**YOUR OBJECTIVE:** Would you please return all of the entries below exactly as shown?

─── MATERIAL TO PROCESS ───

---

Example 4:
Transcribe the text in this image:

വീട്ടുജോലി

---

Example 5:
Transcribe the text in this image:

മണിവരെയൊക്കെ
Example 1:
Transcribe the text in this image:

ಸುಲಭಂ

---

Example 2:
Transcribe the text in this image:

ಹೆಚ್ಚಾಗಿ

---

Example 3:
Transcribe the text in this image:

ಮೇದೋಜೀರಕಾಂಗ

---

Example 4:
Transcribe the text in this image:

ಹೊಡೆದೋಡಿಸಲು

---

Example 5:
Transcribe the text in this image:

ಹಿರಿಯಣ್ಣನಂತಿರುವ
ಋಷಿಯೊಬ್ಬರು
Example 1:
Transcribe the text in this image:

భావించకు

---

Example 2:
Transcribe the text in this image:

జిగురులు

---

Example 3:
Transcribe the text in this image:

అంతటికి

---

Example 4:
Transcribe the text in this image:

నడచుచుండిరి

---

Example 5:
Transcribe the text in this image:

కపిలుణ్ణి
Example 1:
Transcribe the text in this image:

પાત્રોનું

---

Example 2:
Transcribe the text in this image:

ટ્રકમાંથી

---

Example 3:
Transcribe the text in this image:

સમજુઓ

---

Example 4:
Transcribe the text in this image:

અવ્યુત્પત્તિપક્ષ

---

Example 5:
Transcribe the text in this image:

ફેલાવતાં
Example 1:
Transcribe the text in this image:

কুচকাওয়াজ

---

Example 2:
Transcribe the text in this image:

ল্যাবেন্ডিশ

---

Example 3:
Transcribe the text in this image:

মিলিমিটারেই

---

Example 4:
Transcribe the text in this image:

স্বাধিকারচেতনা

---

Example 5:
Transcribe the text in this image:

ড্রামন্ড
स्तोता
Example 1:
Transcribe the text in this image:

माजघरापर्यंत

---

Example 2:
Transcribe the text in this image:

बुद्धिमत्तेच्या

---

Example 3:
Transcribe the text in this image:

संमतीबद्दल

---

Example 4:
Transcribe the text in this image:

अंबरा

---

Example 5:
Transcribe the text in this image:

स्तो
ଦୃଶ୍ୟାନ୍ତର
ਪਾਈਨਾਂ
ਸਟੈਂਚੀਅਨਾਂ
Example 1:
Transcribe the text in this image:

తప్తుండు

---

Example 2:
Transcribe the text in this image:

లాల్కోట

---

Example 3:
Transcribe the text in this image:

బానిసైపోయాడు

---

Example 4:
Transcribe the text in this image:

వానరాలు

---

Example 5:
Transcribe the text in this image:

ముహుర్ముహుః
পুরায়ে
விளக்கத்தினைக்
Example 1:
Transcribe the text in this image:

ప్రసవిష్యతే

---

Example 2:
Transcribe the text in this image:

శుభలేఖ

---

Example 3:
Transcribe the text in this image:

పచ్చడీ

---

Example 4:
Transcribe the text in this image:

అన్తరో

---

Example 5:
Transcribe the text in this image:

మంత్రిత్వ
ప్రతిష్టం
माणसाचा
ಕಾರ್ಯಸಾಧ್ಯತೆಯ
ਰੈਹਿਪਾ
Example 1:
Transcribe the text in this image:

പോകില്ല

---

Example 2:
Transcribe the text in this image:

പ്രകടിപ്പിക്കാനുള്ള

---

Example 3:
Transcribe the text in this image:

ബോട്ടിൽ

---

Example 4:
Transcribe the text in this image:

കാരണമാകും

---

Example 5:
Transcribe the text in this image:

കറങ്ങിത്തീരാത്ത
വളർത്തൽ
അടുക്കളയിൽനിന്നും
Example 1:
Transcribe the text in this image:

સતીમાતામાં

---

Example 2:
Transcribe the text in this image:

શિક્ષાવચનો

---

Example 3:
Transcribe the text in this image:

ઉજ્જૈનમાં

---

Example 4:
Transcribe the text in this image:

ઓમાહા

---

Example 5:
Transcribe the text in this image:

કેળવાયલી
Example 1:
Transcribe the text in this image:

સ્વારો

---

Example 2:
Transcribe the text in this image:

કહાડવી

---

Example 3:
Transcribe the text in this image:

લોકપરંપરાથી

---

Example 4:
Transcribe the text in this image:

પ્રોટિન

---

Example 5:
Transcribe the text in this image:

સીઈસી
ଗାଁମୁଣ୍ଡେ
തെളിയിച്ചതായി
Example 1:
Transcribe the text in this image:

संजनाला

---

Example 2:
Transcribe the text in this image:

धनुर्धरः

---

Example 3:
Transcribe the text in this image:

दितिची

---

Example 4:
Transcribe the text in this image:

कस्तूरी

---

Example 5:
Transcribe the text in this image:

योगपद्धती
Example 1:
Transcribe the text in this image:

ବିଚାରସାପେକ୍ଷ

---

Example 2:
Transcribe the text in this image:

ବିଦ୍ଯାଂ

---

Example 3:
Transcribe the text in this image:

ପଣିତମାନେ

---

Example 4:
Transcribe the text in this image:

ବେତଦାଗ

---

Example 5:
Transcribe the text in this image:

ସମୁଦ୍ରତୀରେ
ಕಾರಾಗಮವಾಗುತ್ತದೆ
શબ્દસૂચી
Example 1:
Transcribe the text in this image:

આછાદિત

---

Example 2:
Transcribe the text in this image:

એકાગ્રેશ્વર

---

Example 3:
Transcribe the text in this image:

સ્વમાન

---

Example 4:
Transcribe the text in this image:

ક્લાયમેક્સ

───

**YOUR SOLUTION:**
---

Example 4:
Transcribe the text in this image:

വീട്ടുജോലി

---

Example 5:
Transcribe the text in this image:

മണിവരെയൊക്കെ
Example 1:
Transcribe the text in this image:

ಸುಲಭಂ

---

Example 2:
Transcribe the text in this image:

ಹೆಚ್ಚಾಗಿ

---

Example 3:
Transcribe the text in this image:

ಮೇದೋಜೀರಕಾಂಗ

---

Example 4:
Transcribe the text in this image:

ಹೊಡೆದೋಡಿಸಲು

---

Example 5:
Transcribe the text in this image:

ಹಿರಿಯಣ್ಣನಂತಿರುವ
ಋಷಿಯೊಬ್ಬರು
Example 1:
Transcribe the text in this image:

భావించకు

---

Example 2:
Transcribe the text in this image:

జిగురులు

---

Example 3:
Transcribe the text in this image:

అంతటికి

---

Example 4:
Transcribe the text in this image:

నడచుచుండిరి

---

Example 5:
Transcribe the text in this image:

కపిలుణ్ణి
Example 1:
Transcribe the text in this image:

પાત્રોનું

---

Example 2:
Transcribe the text in this image:

ટ્રકમાંથી

---

Example 3:
Transcribe the text in this image:

સમજુઓ

---

Example 4:
Transcribe the text in this image:

અવ્યુત્પત્તિપક્ષ

---

Example 5:
Transcribe the text in this image:

ફેલાવતાં
Example 1:
Transcribe the text in this image:

কুচকাওয়াজ

---

Example 2:
Transcribe the text in this image:

ল্যাবেন্ডিশ

---

Example 3:
Transcribe the text in this image:

মিলিমিটারেই

---

Example 4:
Transcribe the text in this image:

স্বাধিকারচেতনা

---

Example 5:
Transcribe the text in this image:

ড্রামন্ড
स्तोता
Example 1:
Transcribe the text in this image:

माजघरापर्यंत

---

Example 2:
Transcribe the text in this image:

बुद्धिमत्तेच्या

---

Example 3:
Transcribe the text in this image:

संमतीबद्दल

---

Example 4:
Transcribe the text in this image:

अंबरा

---

Example 5:
Transcribe the text in this image:

स्तो
ଦୃଶ୍ୟାନ୍ତର
ਪਾਈਨਾਂ
ਸਟੈਂਚੀਅਨਾਂ
Example 1:
Transcribe the text in this image:

తప్తుండు

---

Example 2:
Transcribe the text in this image:

లాల్కోట

---

Example 3:
Transcribe the text in this image:

బానిసైపోయాడు

---

Example 4:
Transcribe the text in this image:

వానరాలు

---

Example 5:
Transcribe the text in this image:

ముహుర్ముహుః
পুরায়ে
விளக்கத்தினைக்
Example 1:
Transcribe the text in this image:

ప్రసవిష్యతే

---

Example 2:
Transcribe the text in this image:

శుభలేఖ

---

Example 3:
Transcribe the text in this image:

పచ్చడీ

---

Example 4:
Transcribe the text in this image:

అన్తరో

---

Example 5:
Transcribe the text in this image:

మంత్రిత్వ
ప్రతిష్టం
माणसाचा
ಕಾರ್ಯಸಾಧ್ಯತೆಯ
ਰੈਹਿਪਾ
Example 1:
Transcribe the text in this image:

പോകില്ല

---

Example 2:
Transcribe the text in this image:

പ്രകടിപ്പിക്കാനുള്ള

---

Example 3:
Transcribe the text in this image:

ബോട്ടിൽ

---

Example 4:
Transcribe the text in this image:

കാരണമാകും

---

Example 5:
Transcribe the text in this image:

കറങ്ങിത്തീരാത്ത
വളർത്തൽ
അടുക്കളയിൽനിന്നും
Example 1:
Transcribe the text in this image:

સતીમાતામાં

---

Example 2:
Transcribe the text in this image:

શિક્ષાવચનો

---

Example 3:
Transcribe the text in this image:

ઉજ્જૈનમાં

---

Example 4:
Transcribe the text in this image:

ઓમાહા

---

Example 5:
Transcribe the text in this image:

કેળવાયલી
Example 1:
Transcribe the text in this image:

સ્વારો

---

Example 2:
Transcribe the text in this image:

કહાડવી

---

Example 3:
Transcribe the text in this image:

લોકપરંપરાથી

---

Example 4:
Transcribe the text in this image:

પ્રોટિન

---

Example 5:
Transcribe the text in this image:

સીઈસી
ଗାଁମୁଣ୍ଡେ
തെളിയിച്ചതായി
Example 1:
Transcribe the text in this image:

संजनाला

---

Example 2:
Transcribe the text in this image:

धनुर्धरः

---

Example 3:
Transcribe the text in this image:

दितिची

---

Example 4:
Transcribe the text in this image:

कस्तूरी

---

Example 5:
Transcribe the text in this image:

योगपद्धती
Example 1:
Transcribe the text in this image:

ବିଚାରସାପେକ୍ଷ

---

Example 2:
Transcribe the text in this image:

ବିଦ୍ଯାଂ

---

Example 3:
Transcribe the text in this image:

ପଣିତମାନେ

---

Example 4:
Transcribe the text in this image:

ବେତଦାଗ

---

Example 5:
Transcribe the text in this image:

ସମୁଦ୍ରତୀରେ
ಕಾರಾಗಮವಾಗುತ್ತದೆ
શબ્દસૂચી
Example 1:
Transcribe the text in this image:

આછાદિત

---

Example 2:
Transcribe the text in this image:

એકાગ્રેશ્વર

---

Example 3:
Transcribe the text in this image:

સ્વમાન

---

Example 4:
Transcribe the text in this image:

ક્લાયમેક્સ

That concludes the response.